### Problem to solve
Extend the news piece below about removing old tires from Puget Sound, starting right after its final sentence.

### Source extract
══════

Piles of tires at the bottom of Puget Sound looks like an underwater junkyard. They're part of a toxic mess that must go.

"We're just now beginning to understand there is a lot more down there. Not just tires but other debris, other litter we've left behind over the years," said Ginny Broadhurst, director, Northwest Straits.

And who better to get it out than the United States Army.

Army dive teams are preparing to solve our environmental problem and get themselves some valuable training at the same time.

Divers splash down in about 50 feet of water off Salt Water State Park. They locate the piles and use inflatable pillows to bring 30-year-old mistakes to the surface.

When they tires were sunk, it was hoped the tire bundles would become manmade reefs capable of providing the perfect habitat for sealife. But it didn't work very well and biologists say this sealife is attached to something it shouldn't be.

══════

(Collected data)

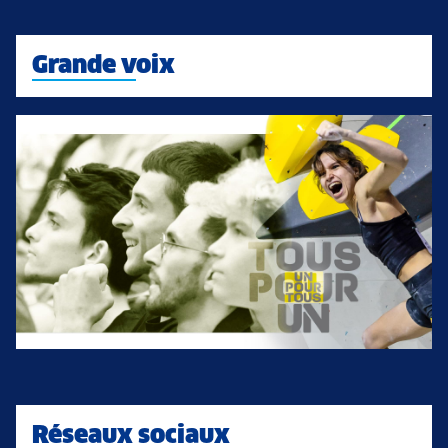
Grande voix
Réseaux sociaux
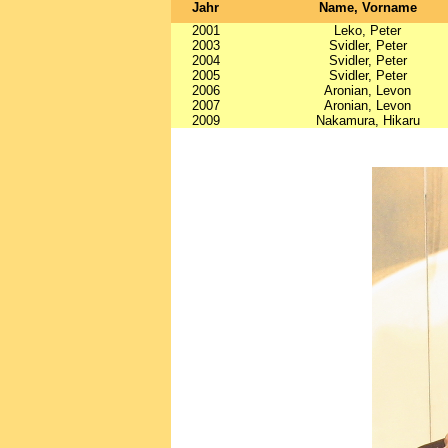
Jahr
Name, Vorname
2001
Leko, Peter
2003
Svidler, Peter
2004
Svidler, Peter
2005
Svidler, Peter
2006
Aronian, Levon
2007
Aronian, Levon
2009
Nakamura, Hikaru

══════

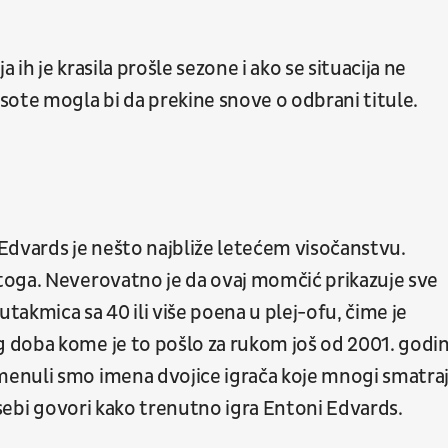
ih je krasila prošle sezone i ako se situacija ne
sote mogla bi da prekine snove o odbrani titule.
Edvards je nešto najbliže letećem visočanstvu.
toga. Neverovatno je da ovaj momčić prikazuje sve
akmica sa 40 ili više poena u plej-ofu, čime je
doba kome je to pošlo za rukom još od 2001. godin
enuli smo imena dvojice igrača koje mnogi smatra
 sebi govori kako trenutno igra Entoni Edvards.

══════

### Output of the exercise
"They have toxic materials in them and invertebrate life lives on them, and when that life lives there it gets those toxins in their systems and when big critters eat those critters those toxins work their way up the food chain," said Mike Racine, Washington Scuba Alliance.

The tires must go and, sadly, so must the members of the contaminated communities growing on them.

They are collateral damage in the latest attempt to undo the damage we've done even when we thought we were helping.

State Ecology will use a federal grant to properly dispose of the tires.

Agencies believe there are at least a dozen more such sites throughout Puget Sound.